All of this was whirling around in my head yesterday, mixing with a lack of sleep (Daylight Savings Time ending has messed us UP, I'm TELLING you) and my poor brain trying to process the concept of 5:30 p.m. rolling around and having the outside world be both dark and 74 degrees. In Michigan. In November.
And so it was that in the three-minute drive from Grandma's house to ours that all of a sudden, as though I were watching myself in a horrible sitcom, I heard myself say the following:
"You know, soon the Ba-Ba Fairy will come and take all the ba-bas away."
I...wut?
WUT??
Where did THAT come from? J.J. and I haven't discussed a paci-removal strategy, much less the introduction of a fictional fairy that steals beloved comfort objects from our daughter.
But the words were out there, hanging in the air between me and the back seat. A Ba-Ba Fairy. Jesus.
Maybe Rowan didn't hear me. It was awfully silent back there.
And so my mouth spoke again, without my knowledge or consent.
"Yep. The Ba-Ba Fairy. She'll come and get your ba-bas and give you a new, special toy to cuddle with in your crib at ni-ni time."
OMG STOP.
CATHY.
SERIOUSLY.
But with the promise of a new toy, the idea of a Ba-Ba Fairy settled into Rowan's head like European interlopers in the Americas. My girl has a keen memory, which brings me regular pride and amazement, but it's damn inconvenient at moments when my sleep deprivation and pure idiocy intersect. She's now mentioned the Ba-Ba Fairy every time a pacifier is mentioned, spotted, or thought about.
And the bitch of it is - the Ba-Ba Fairy is not a horrible idea. It could work, and it could work well. But J.J. and I have no plan for this, no "special toy" in hand or even in mind to bestow upon our ba-ba-less toddler, and no method to this madness. So now the concept of a magical fairy arriving to steal her ba-bas is just floating around, possibly causing Rowan distress, and definitely causing me distress because -
I'm not ready.
I'm not ready for her to be done with her ba-bas.
I'm not ready for her to be old enough to need to be done with pacis, and for her to move past her comfort object.
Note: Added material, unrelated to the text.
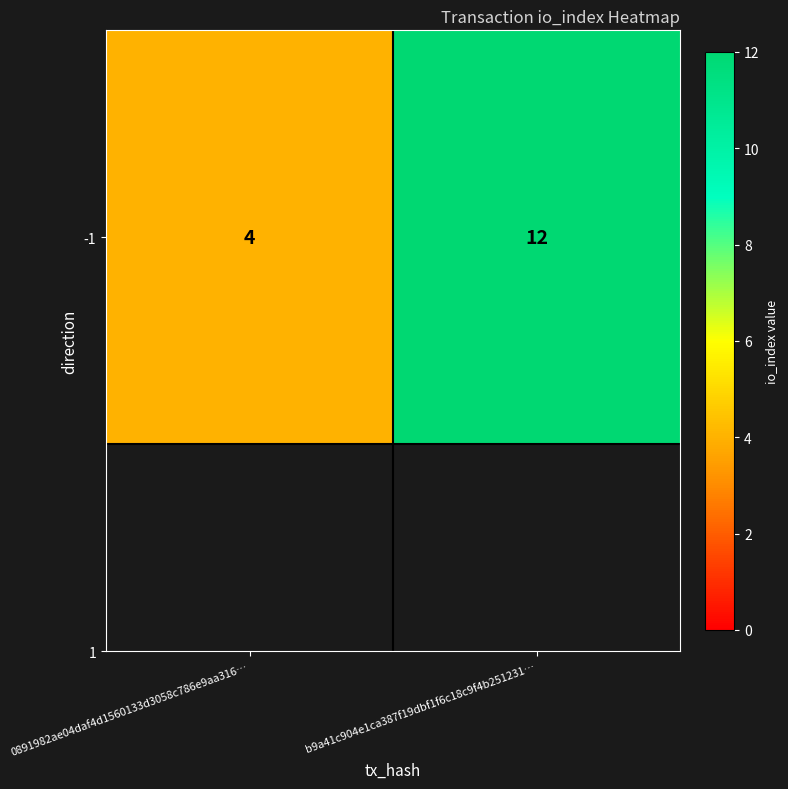

List the labels in order of value, largest first.

b9a41c904e1ca387f19dbf1f6c18c9f4b251231…, 0891982ae04daf4d1560133d3058c786e9aa316…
Isn't she my little baby still? Always?
She's not, and I know this, if only because roughly eighty-four times a day I accidentally refer to her as my "baby" or "babe" and am swiftly and harshly corrected: "I NOT A BABY. I A TODD-LOH." Yes, your majesty. "I NOT A MAJESTY. I A TODD-LOH." Okay. She's not a baby.
But she's my baby.
And, importantly, who the hell wants to deal with continued night wakings as she adjusts to not having a pacifier? Ugh. I'm never going to sleep again.
...Which probably bodes well for Rowan. Who knows what new toddler-habit fairies I'll conjure up during my extended state of pacifier-riddance-induced sleep deprivation? The Diaper Fairy, arriving to remove all Pampers from the premises? The Whining Fairy, who shall not tolerate disrespectful tones and snatches voice boxes, à la Ursula from The Little Mermaid? The 5:30-Wake-Up Fairy, who discovers the root cause behind early awakenings and scatters preventive Sleepy Dust (airborne Benadryl) at four in the morning?
Actually. That last one might not be a bad idea.
********************
Will keep you posted on the Ba-Ba Fairy's inevitable proceedings.